Entertainment Analytics Conference
All past events

2022 LA edition

Marina del Rey · 28-29 July 2022

The conference returned after a two-year COVID hiatus with around 70 attendees, up from 31 in 2016. Topics included Thompson Sampling for ticket pricing, Markov Chain subscriber lifetime value, structural modelling for release windows, playlist power, the SVOD-to-AVOD transition, and the first live demonstration of language models for entertainment analytics.

Talks

What we learned

The Five-Times Overvaluation Trap: The standard industry method for valuing subscriber acquisition overstates the true value by approximately five times. It ignores the baseline probability that people would have subscribed anyway.

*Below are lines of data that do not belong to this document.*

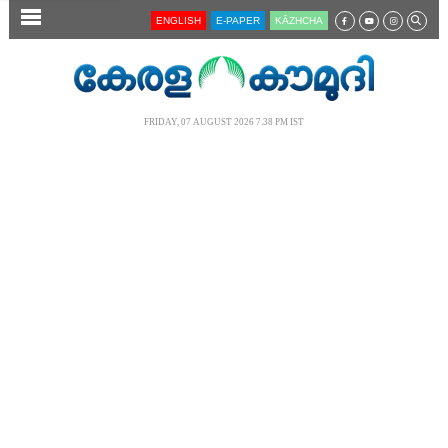
SECTIONS
ENGLISH
E-PAPER
KĀZHCHA
HOME
LATEST
FRIDAY, 07 AUGUST 2026 7.38 PM IST
AUDIO
NOTIFIED NEWS
POLL
KERALA
LOCAL
NEWS 360
CASE DIARY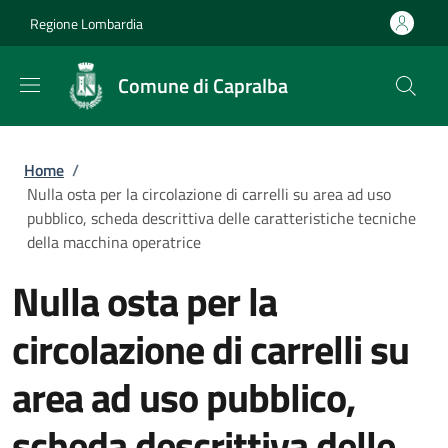
Salta al contenuto principale
Skip to footer content
Regione Lombardia
Comune di Capralba
Briciole di pane
Home
/
Nulla osta per la circolazione di carrelli su area ad uso
pubblico, scheda descrittiva delle caratteristiche tecniche
della macchina operatrice
Nulla osta per la
circolazione di carrelli su
area ad uso pubblico,
scheda descrittiva delle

Marketing teams systematically claim credit for revenue that would have materialised regardless.

Playlists Control Half of Streaming Success: Playlist inclusion causally determines roughly 50% of a song’s total streams. The platform’s own curated playlists account for about 30%, with major label playlists adding 20%. Major-label share on platform-curated playlists fell by ten percentage points, largely explaining their declining streaming revenue share.

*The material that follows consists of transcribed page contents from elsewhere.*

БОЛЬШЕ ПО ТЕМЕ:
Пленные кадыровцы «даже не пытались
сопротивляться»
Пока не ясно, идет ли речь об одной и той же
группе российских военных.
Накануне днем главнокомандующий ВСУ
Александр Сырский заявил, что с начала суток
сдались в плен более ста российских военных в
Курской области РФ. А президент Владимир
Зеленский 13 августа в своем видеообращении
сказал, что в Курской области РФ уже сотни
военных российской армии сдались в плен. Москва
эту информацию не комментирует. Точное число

Slot Machines for Movie Tickets: A cinema chain used Bayesian Thompson Sampling to optimise ticket pricing, treating each location like a multi-armed bandit running 10,000 simulations per decision. Movie demand resets so drastically each week that traditional price elasticity simply does not apply.

2,000 Genes per Film: A content genome with over 2,000 characteristics per film, scored by human analysts, was projected onto a 2D map using self-organising maps. One superhero film clustered apart from its franchise peers because it was actually a spy thriller in disguise. The same technique revealed that marketing a film’s core genre can alienate the target audience.

The Better-the-AI, the-Worse-the-Human Effect: Students given the option to use AI tools in a university course produced lower quality work than those who did not. The pattern: “they got lazy, they thought it sounds good, but it’s good fluff.” A separate study on recruiters using language models to screen CVs found the same dynamic. The better the AI, the worse the human performed.

The Analytics Impact Chain: The gap between analytical sophistication and business impact was framed as a four-link chain: right data, right method, right recommendation, right adoption. Almost every conference presentation addressed only the second link. As one organiser noted, “nobody ever suggests an ROI case study” because companies will not share what happened after the insight was delivered.